→ **Work request**
Look below for the line holding "image of immunohistochemistry" and the line holding "brown stain labels". Transcribe exactly those lines and all lines between them, nothing more.

Dataset entries:
************

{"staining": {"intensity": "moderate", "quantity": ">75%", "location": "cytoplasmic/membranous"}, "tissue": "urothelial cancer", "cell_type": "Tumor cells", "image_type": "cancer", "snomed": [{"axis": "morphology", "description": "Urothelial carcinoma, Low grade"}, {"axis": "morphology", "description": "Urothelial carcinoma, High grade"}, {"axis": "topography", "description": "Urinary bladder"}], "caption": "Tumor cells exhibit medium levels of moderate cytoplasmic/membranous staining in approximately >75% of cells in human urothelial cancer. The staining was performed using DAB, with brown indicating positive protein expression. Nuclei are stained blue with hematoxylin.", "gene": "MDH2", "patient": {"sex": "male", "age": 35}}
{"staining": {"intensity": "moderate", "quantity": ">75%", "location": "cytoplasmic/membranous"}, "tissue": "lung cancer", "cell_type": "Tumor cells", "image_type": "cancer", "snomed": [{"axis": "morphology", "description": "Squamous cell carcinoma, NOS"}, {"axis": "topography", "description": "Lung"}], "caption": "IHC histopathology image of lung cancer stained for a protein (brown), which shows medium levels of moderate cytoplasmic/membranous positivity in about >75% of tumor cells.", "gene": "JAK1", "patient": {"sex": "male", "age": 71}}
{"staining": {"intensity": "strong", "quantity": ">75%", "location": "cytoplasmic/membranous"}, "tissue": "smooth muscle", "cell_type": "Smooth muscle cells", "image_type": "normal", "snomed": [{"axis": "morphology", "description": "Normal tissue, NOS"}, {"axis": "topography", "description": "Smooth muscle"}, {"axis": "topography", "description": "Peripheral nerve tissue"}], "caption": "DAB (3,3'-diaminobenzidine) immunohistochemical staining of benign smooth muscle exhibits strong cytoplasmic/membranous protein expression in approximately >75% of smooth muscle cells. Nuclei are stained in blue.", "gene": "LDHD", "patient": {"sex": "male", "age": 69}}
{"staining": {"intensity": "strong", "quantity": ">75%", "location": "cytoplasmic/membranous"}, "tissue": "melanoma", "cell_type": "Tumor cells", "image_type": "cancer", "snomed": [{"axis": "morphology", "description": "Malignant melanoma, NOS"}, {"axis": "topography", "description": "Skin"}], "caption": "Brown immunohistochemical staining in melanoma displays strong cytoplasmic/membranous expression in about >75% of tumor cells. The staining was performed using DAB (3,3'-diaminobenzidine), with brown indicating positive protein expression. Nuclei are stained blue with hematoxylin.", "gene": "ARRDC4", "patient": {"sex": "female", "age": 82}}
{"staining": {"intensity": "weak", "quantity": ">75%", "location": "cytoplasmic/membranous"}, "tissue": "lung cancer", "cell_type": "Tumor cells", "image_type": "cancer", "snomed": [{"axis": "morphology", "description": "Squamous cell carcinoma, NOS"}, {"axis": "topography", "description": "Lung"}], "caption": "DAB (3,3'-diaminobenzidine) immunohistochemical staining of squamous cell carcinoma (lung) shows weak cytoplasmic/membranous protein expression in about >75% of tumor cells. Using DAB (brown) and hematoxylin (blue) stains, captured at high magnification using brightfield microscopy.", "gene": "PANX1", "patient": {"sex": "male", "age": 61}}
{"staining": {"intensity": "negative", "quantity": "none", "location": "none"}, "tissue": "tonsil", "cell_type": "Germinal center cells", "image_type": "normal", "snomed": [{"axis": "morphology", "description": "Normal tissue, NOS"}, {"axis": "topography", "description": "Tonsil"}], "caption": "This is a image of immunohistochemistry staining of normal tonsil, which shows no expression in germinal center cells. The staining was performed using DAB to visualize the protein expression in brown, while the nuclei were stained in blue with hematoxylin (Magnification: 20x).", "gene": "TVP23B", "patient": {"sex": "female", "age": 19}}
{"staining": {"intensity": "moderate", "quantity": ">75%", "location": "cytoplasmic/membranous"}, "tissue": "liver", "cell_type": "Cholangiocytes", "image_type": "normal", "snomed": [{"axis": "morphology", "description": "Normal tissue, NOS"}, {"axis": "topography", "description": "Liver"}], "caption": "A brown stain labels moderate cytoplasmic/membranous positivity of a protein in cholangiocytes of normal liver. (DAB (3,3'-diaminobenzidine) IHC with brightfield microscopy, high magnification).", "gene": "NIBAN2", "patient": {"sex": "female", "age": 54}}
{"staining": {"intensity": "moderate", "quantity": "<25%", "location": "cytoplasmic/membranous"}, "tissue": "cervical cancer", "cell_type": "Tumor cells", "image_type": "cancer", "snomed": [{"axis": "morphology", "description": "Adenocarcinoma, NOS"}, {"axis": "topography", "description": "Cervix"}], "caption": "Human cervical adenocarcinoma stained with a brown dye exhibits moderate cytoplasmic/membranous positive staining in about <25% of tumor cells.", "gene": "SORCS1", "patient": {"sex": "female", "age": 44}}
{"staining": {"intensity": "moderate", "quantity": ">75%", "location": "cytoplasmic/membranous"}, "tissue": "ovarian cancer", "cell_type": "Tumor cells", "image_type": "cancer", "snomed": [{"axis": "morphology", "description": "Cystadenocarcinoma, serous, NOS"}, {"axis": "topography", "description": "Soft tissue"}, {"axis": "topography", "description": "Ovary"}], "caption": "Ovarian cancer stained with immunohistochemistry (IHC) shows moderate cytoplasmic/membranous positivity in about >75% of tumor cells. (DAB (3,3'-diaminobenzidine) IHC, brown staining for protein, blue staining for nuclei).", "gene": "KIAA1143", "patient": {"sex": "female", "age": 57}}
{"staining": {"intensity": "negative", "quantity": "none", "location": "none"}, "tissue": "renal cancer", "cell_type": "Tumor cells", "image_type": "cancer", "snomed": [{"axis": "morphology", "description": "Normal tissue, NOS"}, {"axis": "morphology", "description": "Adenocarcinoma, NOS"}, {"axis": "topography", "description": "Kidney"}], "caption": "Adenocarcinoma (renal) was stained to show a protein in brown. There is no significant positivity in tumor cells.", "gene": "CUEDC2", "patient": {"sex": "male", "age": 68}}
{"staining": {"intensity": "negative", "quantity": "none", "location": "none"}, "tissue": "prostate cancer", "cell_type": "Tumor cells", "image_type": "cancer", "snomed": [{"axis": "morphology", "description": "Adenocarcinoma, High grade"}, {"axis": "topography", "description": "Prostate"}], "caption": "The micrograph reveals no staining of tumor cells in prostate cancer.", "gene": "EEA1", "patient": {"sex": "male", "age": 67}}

************

→ **Result below**
{"staining": {"intensity": "negative", "quantity": "none", "location": "none"}, "tissue": "tonsil", "cell_type": "Germinal center cells", "image_type": "normal", "snomed": [{"axis": "morphology", "description": "Normal tissue, NOS"}, {"axis": "topography", "description": "Tonsil"}], "caption": "This is a image of immunohistochemistry staining of normal tonsil, which shows no expression in germinal center cells. The staining was performed using DAB to visualize the protein expression in brown, while the nuclei were stained in blue with hematoxylin (Magnification: 20x).", "gene": "TVP23B", "patient": {"sex": "female", "age": 19}}
{"staining": {"intensity": "moderate", "quantity": ">75%", "location": "cytoplasmic/membranous"}, "tissue": "liver", "cell_type": "Cholangiocytes", "image_type": "normal", "snomed": [{"axis": "morphology", "description": "Normal tissue, NOS"}, {"axis": "topography", "description": "Liver"}], "caption": "A brown stain labels moderate cytoplasmic/membranous positivity of a protein in cholangiocytes of normal liver. (DAB (3,3'-diaminobenzidine) IHC with brightfield microscopy, high magnification).", "gene": "NIBAN2", "patient": {"sex": "female", "age": 54}}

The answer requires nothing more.